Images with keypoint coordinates
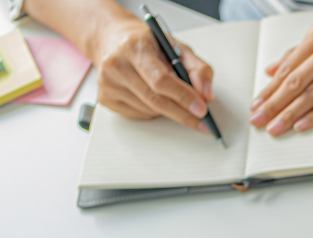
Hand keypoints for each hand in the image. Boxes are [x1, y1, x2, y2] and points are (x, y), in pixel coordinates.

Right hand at [93, 18, 214, 130]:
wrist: (113, 39)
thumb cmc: (147, 44)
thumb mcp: (177, 47)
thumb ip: (198, 69)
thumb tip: (207, 95)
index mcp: (135, 47)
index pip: (161, 80)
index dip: (183, 97)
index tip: (201, 109)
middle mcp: (116, 65)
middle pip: (155, 100)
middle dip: (183, 114)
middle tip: (201, 122)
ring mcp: (107, 83)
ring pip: (149, 110)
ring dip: (168, 110)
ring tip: (169, 94)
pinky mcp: (105, 97)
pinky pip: (138, 115)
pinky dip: (153, 112)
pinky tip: (151, 96)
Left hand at [249, 2, 312, 134]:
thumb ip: (304, 50)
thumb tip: (275, 68)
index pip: (288, 66)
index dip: (270, 88)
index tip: (257, 103)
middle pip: (296, 81)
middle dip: (273, 104)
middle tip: (258, 120)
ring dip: (291, 113)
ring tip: (276, 127)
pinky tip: (304, 124)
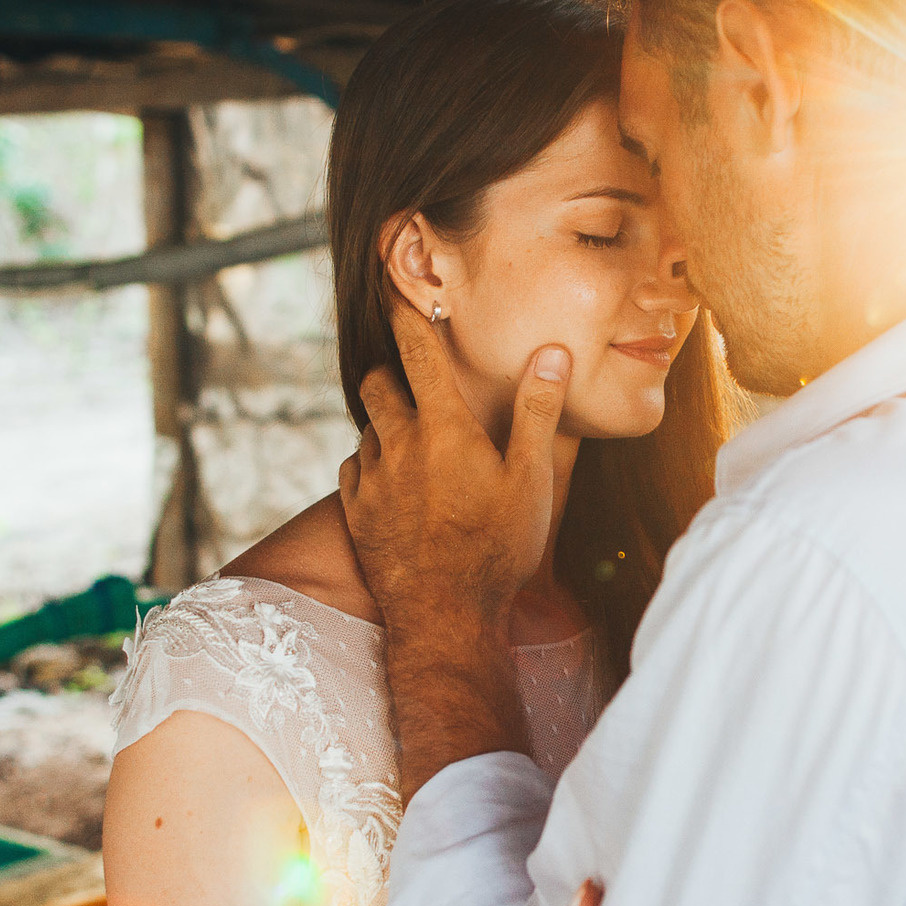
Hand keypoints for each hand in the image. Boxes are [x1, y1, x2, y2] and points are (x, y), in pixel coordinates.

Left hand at [339, 299, 571, 632]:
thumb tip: (551, 354)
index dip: (406, 315)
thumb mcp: (532, 480)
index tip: (397, 289)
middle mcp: (398, 444)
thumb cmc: (497, 548)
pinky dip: (371, 464)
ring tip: (415, 441)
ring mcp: (371, 480)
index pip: (417, 352)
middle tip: (412, 377)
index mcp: (443, 428)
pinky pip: (355, 470)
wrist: (445, 615)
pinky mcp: (356, 513)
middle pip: (377, 383)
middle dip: (390, 372)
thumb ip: (537, 412)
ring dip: (386, 425)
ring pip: (367, 429)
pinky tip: (394, 481)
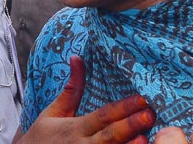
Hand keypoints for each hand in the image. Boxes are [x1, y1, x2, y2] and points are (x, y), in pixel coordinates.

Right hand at [16, 56, 155, 143]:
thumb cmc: (42, 138)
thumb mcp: (53, 111)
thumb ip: (71, 88)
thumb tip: (77, 57)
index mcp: (75, 128)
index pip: (103, 115)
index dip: (123, 108)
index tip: (142, 99)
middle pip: (110, 135)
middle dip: (130, 125)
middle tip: (150, 114)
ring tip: (146, 138)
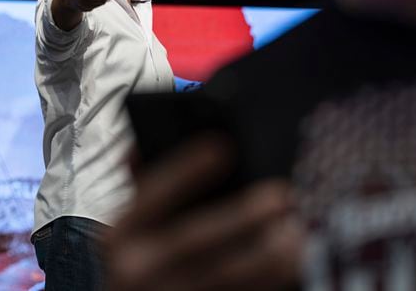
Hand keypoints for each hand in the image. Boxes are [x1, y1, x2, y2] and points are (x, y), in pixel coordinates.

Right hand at [104, 136, 304, 290]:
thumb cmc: (139, 263)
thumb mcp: (128, 225)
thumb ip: (144, 184)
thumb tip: (150, 139)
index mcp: (121, 234)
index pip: (151, 194)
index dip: (186, 169)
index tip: (222, 146)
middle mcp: (139, 269)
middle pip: (195, 238)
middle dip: (242, 215)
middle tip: (281, 194)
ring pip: (227, 275)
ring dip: (268, 253)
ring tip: (295, 229)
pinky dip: (271, 280)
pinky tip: (293, 261)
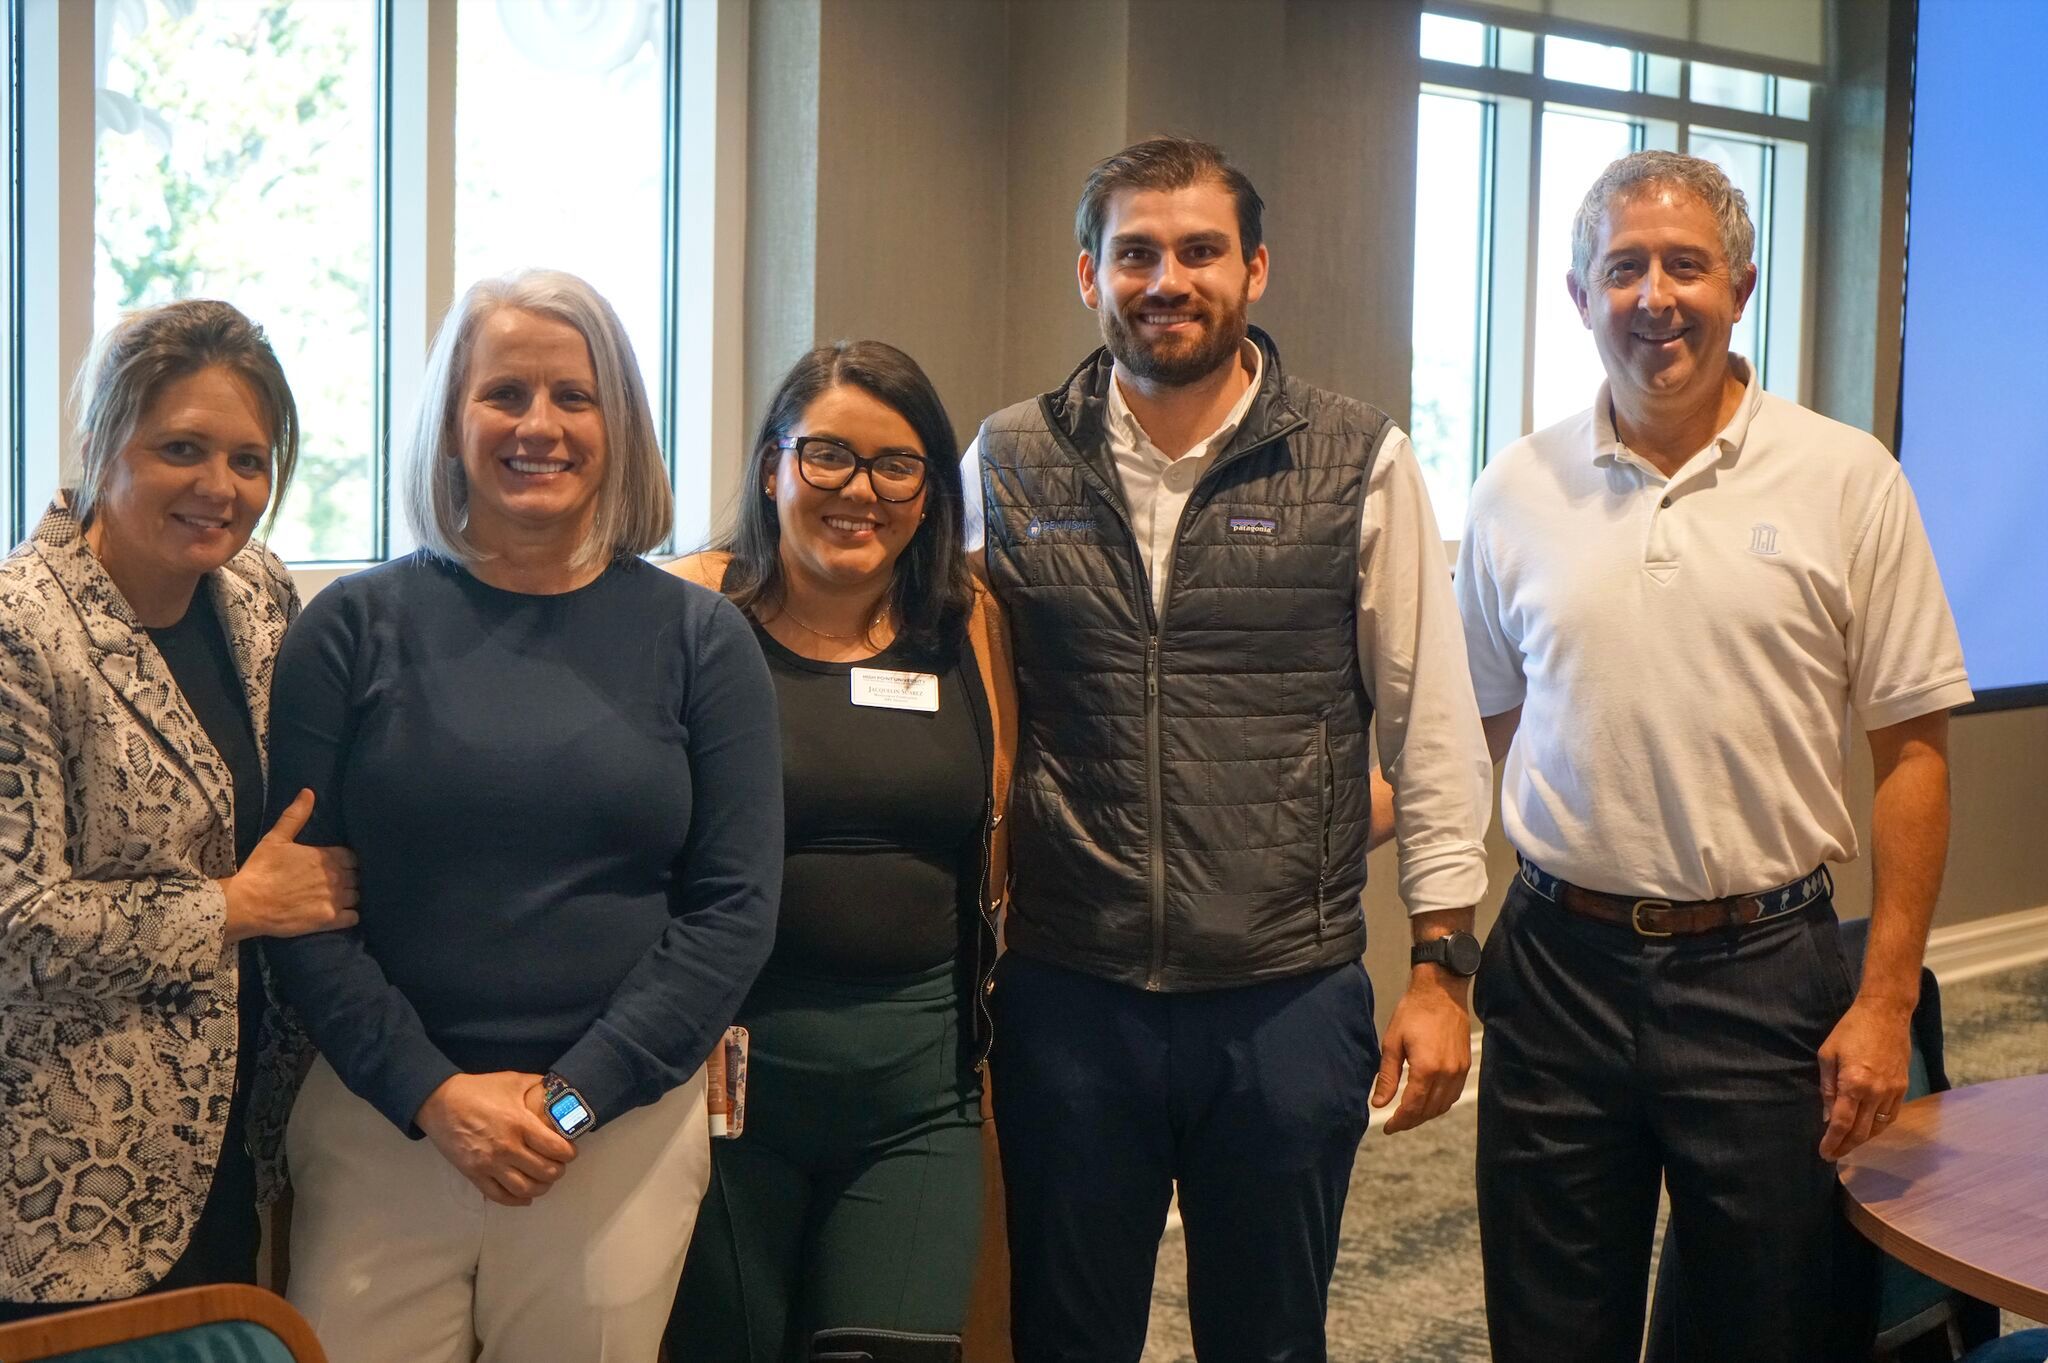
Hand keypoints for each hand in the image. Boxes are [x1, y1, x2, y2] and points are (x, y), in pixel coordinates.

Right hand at [220, 789, 359, 943]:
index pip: (353, 857)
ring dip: (350, 897)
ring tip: (338, 898)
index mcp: (327, 856)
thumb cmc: (261, 869)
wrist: (248, 903)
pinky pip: (354, 917)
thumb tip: (308, 792)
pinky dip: (350, 916)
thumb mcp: (276, 838)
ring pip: (357, 896)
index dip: (347, 861)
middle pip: (357, 876)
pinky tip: (340, 915)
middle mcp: (336, 876)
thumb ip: (296, 815)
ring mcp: (335, 899)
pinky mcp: (330, 920)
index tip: (339, 865)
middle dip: (350, 878)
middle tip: (337, 883)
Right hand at [415, 1072, 577, 1205]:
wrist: (440, 1101)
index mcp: (520, 1124)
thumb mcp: (512, 1080)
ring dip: (541, 1188)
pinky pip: (499, 1196)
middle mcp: (507, 1147)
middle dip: (558, 1171)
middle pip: (544, 1172)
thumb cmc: (478, 1089)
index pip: (556, 1149)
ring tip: (544, 1180)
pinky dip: (517, 1200)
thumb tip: (560, 1088)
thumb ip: (538, 1084)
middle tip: (559, 1165)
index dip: (568, 1153)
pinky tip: (525, 1196)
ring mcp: (489, 1164)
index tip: (569, 1151)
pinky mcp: (474, 1174)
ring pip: (525, 1188)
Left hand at [1373, 967, 1471, 1133]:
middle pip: (1429, 1110)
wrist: (1441, 991)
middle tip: (1395, 1123)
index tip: (1387, 1127)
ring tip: (1408, 1115)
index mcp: (1426, 1069)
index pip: (1413, 1107)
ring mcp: (1459, 1070)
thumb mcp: (1392, 1042)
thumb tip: (1379, 1104)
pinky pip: (1453, 1095)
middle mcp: (1447, 1073)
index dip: (1399, 1121)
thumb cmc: (1413, 1012)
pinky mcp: (1465, 1065)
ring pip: (1443, 1106)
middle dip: (1411, 1121)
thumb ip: (1387, 1076)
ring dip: (1426, 1114)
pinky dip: (1439, 1104)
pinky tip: (1426, 1102)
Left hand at [1818, 995, 1912, 1160]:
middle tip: (1833, 1155)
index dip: (1832, 1142)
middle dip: (1846, 1147)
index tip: (1824, 1154)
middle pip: (1861, 1132)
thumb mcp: (1828, 1054)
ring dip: (1862, 1140)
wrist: (1886, 1014)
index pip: (1841, 1124)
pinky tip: (1867, 1130)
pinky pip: (1890, 1117)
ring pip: (1878, 1128)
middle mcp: (1876, 1093)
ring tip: (1847, 1145)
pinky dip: (1878, 1128)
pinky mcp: (1903, 1088)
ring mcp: (1893, 1092)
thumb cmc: (1850, 1030)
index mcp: (1854, 1084)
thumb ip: (1827, 1087)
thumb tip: (1827, 1116)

▶ AIM OF THE TASK:
The lines to reproduce run from the one above containing "ring pip: (367, 429)" through the one containing "pinky mcp: (330, 920)". Copy them exactly and leave out all pictures.

▶ YOUR SOLUTION:
ring pip: (367, 429)
pinky tip: (394, 481)
Hand keypoints for each hand in the image. Boxes are [x1, y1, x2, y2] and points are (x, y), in pixel coordinates.

Right hand at [16, 56, 155, 143]:
thumb cmc: (42, 138)
thumb mcp: (53, 111)
thumb ip: (71, 88)
thumb tip: (77, 57)
index mcp: (75, 128)
index pip: (103, 115)
index dip: (123, 108)
index tip: (142, 99)
middle pip: (110, 135)
middle dip: (130, 125)
middle tip: (150, 114)
ring tip: (146, 138)
Hand keypoints for each hand in the image. Boxes are [x1, y1, x2, y2] and points are (x, y), in pixel coordinates.

Right hand at [104, 136, 304, 290]:
thumb cmc: (139, 263)
thumb mcp: (128, 225)
thumb ip: (144, 184)
thumb tip: (150, 139)
index mcp: (121, 234)
index pip: (151, 194)
index dip: (186, 169)
index tip: (222, 146)
middle mcp: (139, 269)
middle pip: (195, 238)
middle dip: (242, 215)
middle tip: (281, 194)
ring pip: (227, 275)
ring dip: (268, 253)
ring tip: (295, 229)
pinky dip: (271, 280)
pinky tip: (293, 261)
Hand keypoints for each hand in the image. Boxes are [x1, y1, x2, y2] and points are (x, y), in pixel coordinates.

Right hand at [220, 789, 359, 943]:
index pip: (353, 857)
ring dip: (350, 897)
ring tip: (338, 898)
index mcp: (327, 856)
thumb cmc: (261, 869)
wrist: (248, 903)
pinky pip: (354, 917)
thumb tip: (308, 792)
pinky dip: (350, 916)
thumb mcp: (276, 838)
ring pip: (357, 896)
index dip: (347, 861)
middle pip: (357, 876)
pinky tip: (340, 915)
middle mcp: (336, 876)
thumb ip: (296, 815)
ring mcp: (335, 899)
pinky mcp: (330, 920)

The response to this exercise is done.